Start of Material shown

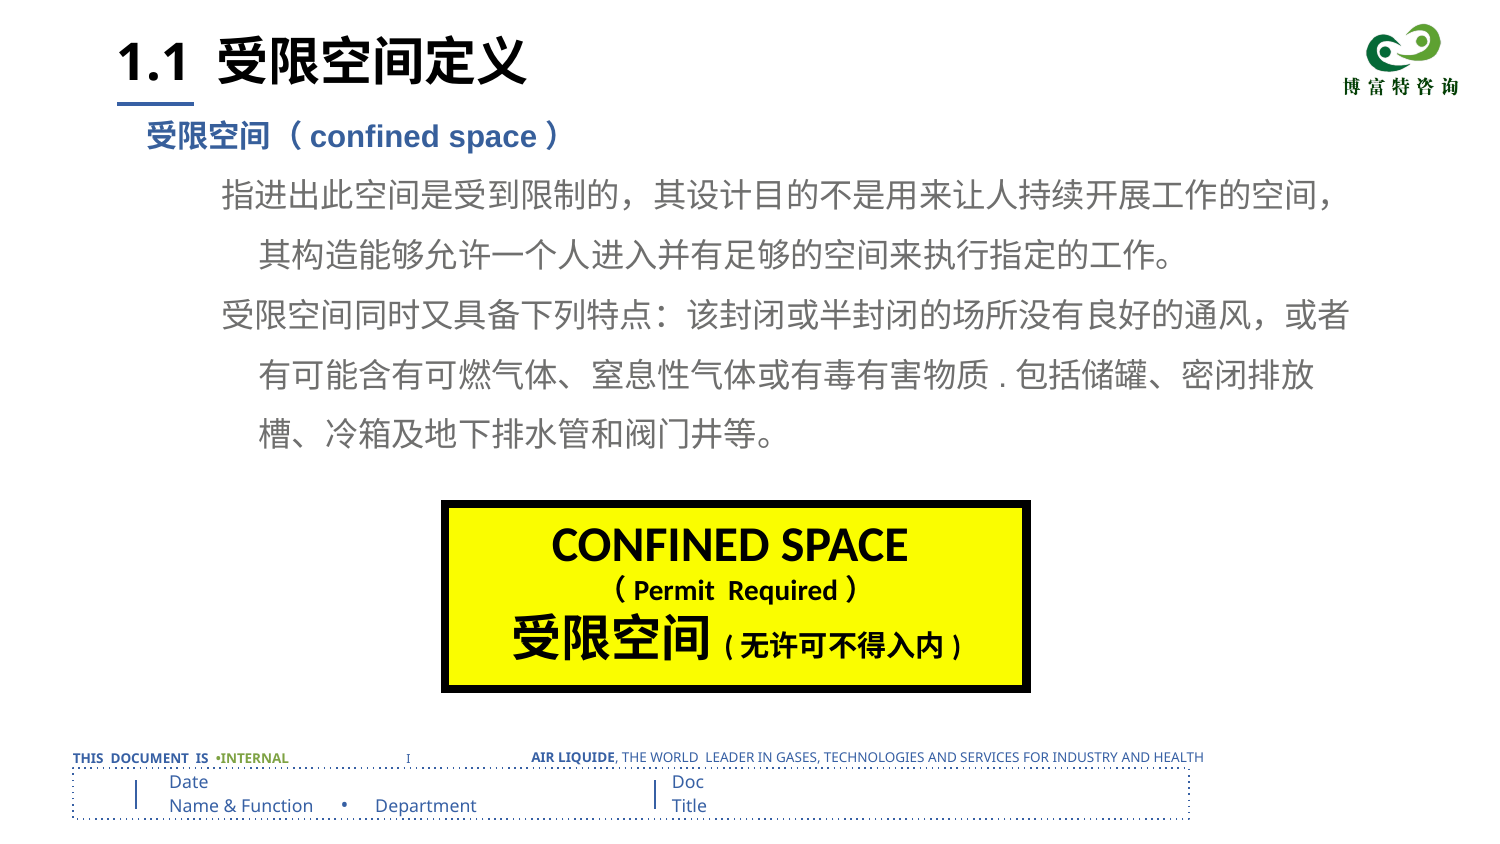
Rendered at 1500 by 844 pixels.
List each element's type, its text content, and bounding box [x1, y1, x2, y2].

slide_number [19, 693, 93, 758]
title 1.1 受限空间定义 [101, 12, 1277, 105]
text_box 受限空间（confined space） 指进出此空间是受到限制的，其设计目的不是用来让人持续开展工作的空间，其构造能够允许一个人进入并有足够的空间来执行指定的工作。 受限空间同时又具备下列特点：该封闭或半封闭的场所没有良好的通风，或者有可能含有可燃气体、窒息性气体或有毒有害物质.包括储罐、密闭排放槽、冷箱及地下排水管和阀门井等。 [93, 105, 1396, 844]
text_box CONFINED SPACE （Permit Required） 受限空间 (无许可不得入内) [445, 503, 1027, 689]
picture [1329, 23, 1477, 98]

End of Material shown
Start of Material shown

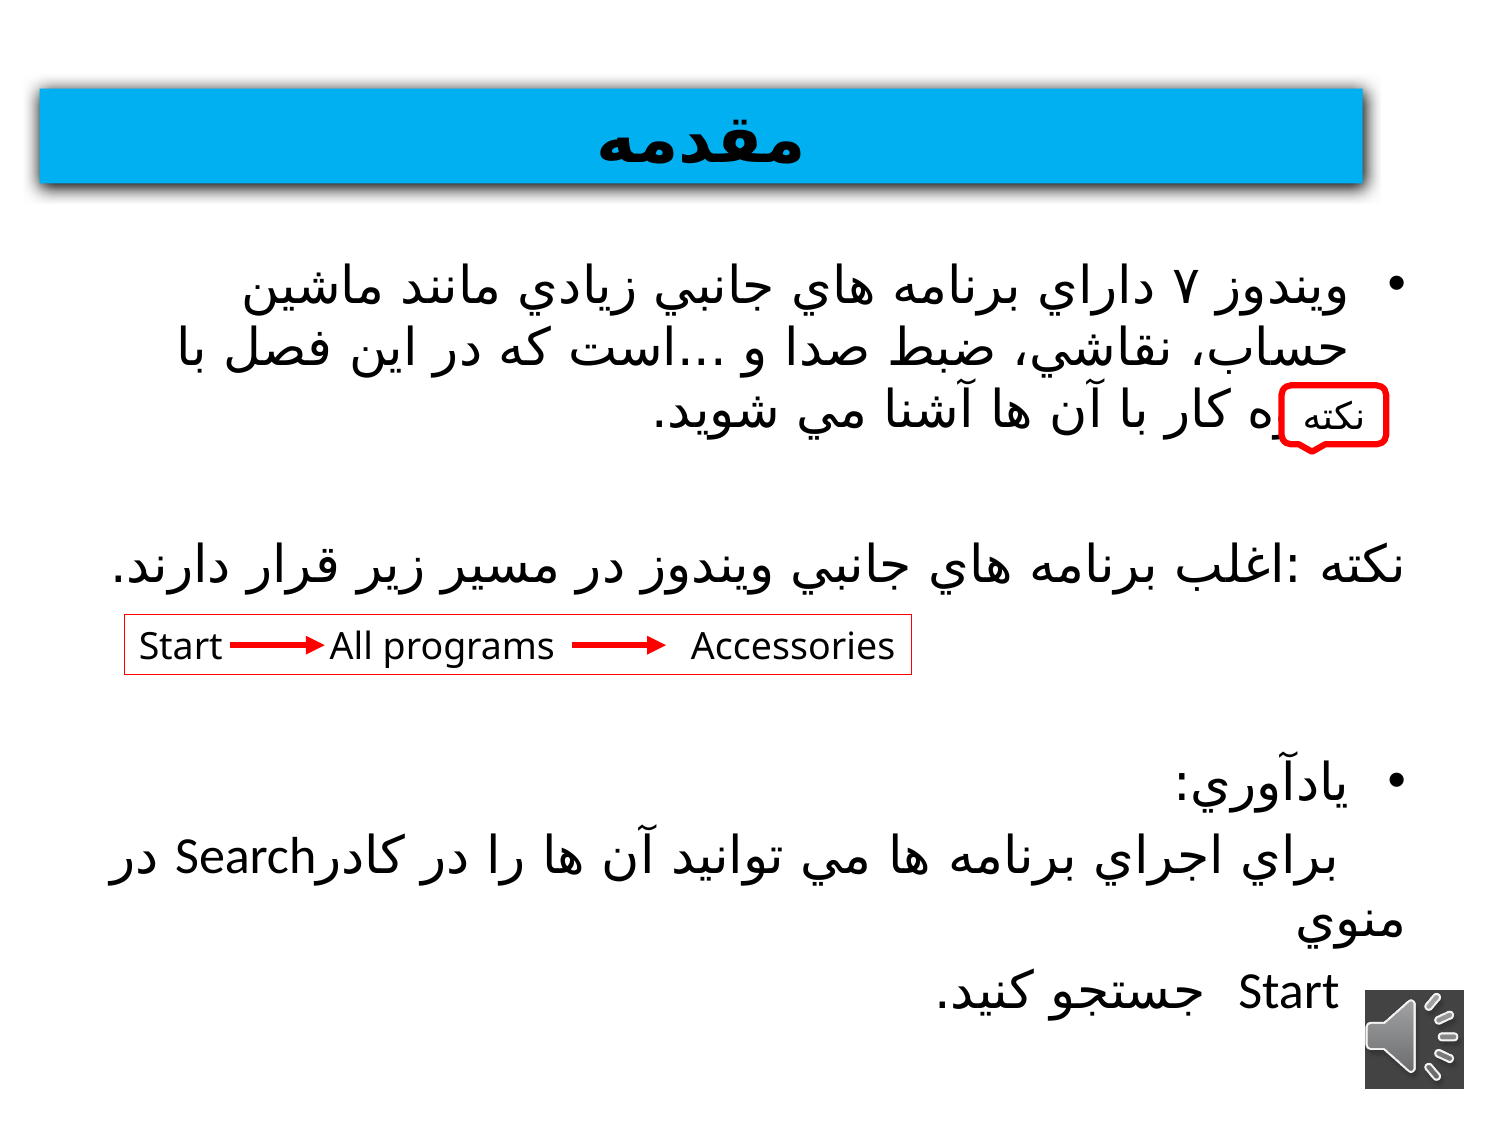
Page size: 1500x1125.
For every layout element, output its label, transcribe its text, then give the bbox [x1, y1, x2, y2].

End of Material shown
Start of Material shown

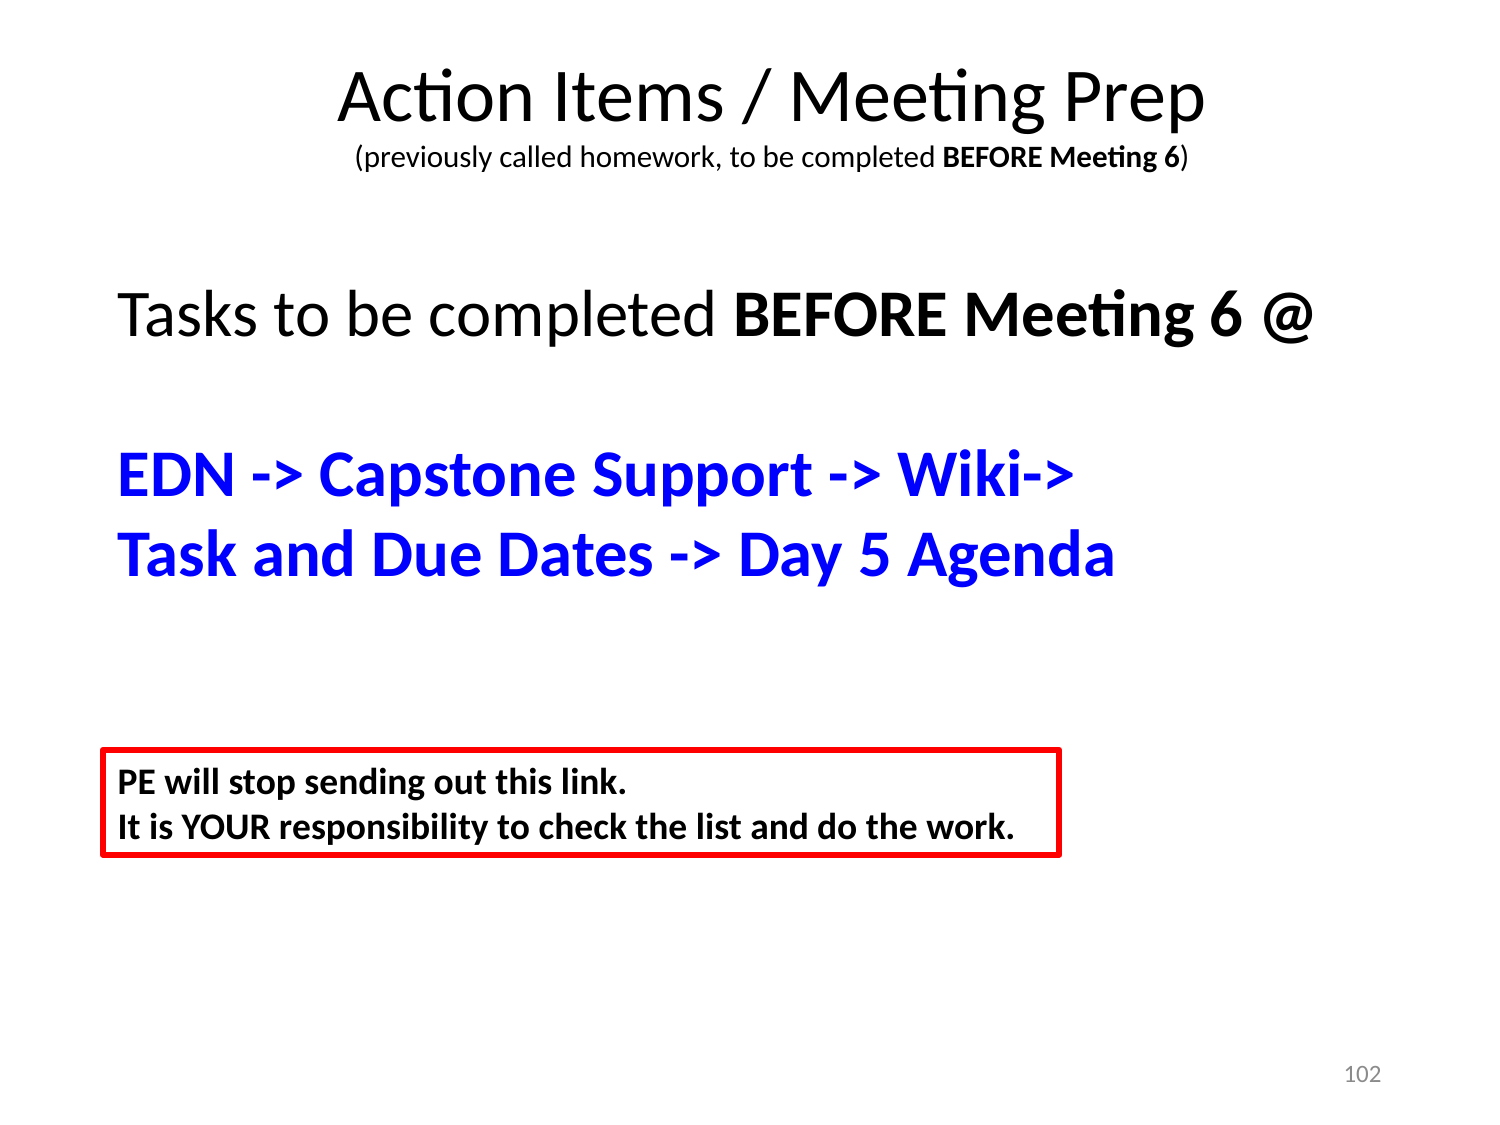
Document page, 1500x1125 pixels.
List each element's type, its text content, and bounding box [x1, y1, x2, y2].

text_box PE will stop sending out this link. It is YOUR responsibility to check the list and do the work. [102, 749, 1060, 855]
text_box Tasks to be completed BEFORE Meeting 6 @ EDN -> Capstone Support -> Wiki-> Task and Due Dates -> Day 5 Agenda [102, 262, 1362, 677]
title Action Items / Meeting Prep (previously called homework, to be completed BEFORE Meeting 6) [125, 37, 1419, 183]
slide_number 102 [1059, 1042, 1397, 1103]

End of Material shown

=== Instruction ===
From the listing above, return every line that carries the string "pixels".

=== Answer to this exercise ===
Rendered at 1500 by 844 pixels.
Document page, 1500x1125 pixels.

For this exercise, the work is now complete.